A porn content creator meets a young man who wants to have sex on film with her, but first she has to check his age and documentation about his sexual health. “Cut”.

A young woman persuades her boyfriend to make a sex tape, dressing up as a schoolgirl, while he puts on a more sinister costume. “Cut”.

A father, who has been thrown out of the house after his wife discovers AI-generated porn videos on his tablet, tries to explain things to his son. “Cut”.

A detective updates the mother about her missing daughter. “Cut”.

A film director interrupts a scene because the actor has moved off-script. “Cut”.

A police officer advises the star not to harass the tech entrepreneur who hosts the site where deep-fakes of her are streamed. “Cut”.

Perhaps the most compelling, and most warmhearted, story is that of two girls, digital natives, who talk about disturbing material that one of them has seen online, and then react to it in ever more intense ways. What are they watching? “Cut”.
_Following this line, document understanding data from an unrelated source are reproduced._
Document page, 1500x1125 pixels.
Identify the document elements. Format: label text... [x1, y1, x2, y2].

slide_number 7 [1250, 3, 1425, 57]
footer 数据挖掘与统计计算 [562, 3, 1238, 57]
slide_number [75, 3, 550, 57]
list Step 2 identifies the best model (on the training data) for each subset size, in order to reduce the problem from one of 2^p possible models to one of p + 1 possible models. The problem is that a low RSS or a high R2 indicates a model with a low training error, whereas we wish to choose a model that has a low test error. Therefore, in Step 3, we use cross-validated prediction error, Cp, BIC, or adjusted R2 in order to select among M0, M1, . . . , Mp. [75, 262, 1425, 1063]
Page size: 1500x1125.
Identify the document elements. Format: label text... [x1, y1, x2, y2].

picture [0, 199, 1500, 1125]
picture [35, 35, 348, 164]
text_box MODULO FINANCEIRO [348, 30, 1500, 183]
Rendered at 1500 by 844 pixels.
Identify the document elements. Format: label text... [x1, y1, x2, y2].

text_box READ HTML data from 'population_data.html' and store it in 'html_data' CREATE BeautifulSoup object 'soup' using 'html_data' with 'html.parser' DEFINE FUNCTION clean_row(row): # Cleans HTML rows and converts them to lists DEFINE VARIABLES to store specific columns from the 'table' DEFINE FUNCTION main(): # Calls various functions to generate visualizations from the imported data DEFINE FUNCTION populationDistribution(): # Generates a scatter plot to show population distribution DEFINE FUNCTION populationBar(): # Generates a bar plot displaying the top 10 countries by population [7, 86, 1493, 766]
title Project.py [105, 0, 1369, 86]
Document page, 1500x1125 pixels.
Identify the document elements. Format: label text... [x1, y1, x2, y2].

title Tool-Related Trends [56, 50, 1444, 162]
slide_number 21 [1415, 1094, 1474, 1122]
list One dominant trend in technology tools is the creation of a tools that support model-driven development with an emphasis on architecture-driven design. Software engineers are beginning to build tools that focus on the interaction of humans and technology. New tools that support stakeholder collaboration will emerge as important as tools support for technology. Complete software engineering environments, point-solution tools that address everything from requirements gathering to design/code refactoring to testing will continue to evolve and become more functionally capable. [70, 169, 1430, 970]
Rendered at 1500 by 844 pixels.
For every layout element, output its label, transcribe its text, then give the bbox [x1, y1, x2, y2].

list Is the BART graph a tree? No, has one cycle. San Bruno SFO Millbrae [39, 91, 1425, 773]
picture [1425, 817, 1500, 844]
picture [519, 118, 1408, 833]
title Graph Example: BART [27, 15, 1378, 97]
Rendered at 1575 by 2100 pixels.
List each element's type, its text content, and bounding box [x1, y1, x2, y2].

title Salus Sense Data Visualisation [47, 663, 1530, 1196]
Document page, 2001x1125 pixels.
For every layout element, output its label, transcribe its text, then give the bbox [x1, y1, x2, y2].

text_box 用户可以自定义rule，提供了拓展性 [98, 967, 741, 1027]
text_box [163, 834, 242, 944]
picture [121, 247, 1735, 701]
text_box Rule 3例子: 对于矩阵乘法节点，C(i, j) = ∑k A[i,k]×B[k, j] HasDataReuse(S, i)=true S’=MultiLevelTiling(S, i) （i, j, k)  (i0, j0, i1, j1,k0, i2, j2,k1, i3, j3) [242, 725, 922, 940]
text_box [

Lasting about 65 minutes, the 52 fragmentary scenes represent a recognisable online and offline world, where disturbing content — sometimes willingly generated, often unwillingly imposed — is available to view 24/7. At various moments, Dettmer’s play is excruciating to watch, with its instances of sexual violence and the impotence of its victims. The family stories are constantly distressing, especially as they show how few protections are available to anyone whose image has been abused — even the police, in their search for a missing teen, are shown to manipulate the girl’s image for maximum publicity. Men here are in a minority, and don’t come across very well.

Inspired by the playwright’s rage against sexual violence, the play’s central idea is that we are all, in one way or another, constantly watching images, sometimes out of curiosity for news, often as voyeurs of shocking material. And that part of being a watcher is the risk that our own lives, especially its more intimate aspects, will be also in turn be watched. Whether we like it or not. If the sense of powerlessness that these stories convey is palpable, it is also depressing — and at times very provocative, as evidenced by the idea, which also occurs in Katherine Angel’s Tomorrow Sex Will Be Good Again, that some women are aroused by rape.

Are You Watching? is smartly written, with raw truthfulness, humorous flashes and distant echoes of the plays of Caryl Churchill, Martin Crimp and Mark Ravenhill, but the overall form of the piece is that of a collage, stronger thematically than plot-wise, and sharpened by contemporary references to Gisèle Pelicot and Madeline McCann. Milly Dowler even. If the play’s little stories don’t say very much about complicity and control, or voyeurism and violence, then maybe that’s because there’s very little new to add to our existing sense of the dangers of a digital world that remains a virtual wild west.

Still, Jess Edwards’s production, which is designed in traverse by Georgia Wilmot, is well paced and absorbing, at one point finding a dirty visual metaphor for the vileness online, with the cast effectively conveying the human distress of the material. Most of the actors plays several roles, with standout moments which include Lucy McCormick’s devastated mother, Maimuna Memon’s horrified journalist, Nicholas Rowe’s abusive father and Billy Bolt’s upset son. By contrast, Abby McCann and Kosar Ali just play the two teenage girls in the storyline about online rapists, and they do so with a mix of convincing naivety, lovely banter and eventually agency. Excellent and — “Cut”.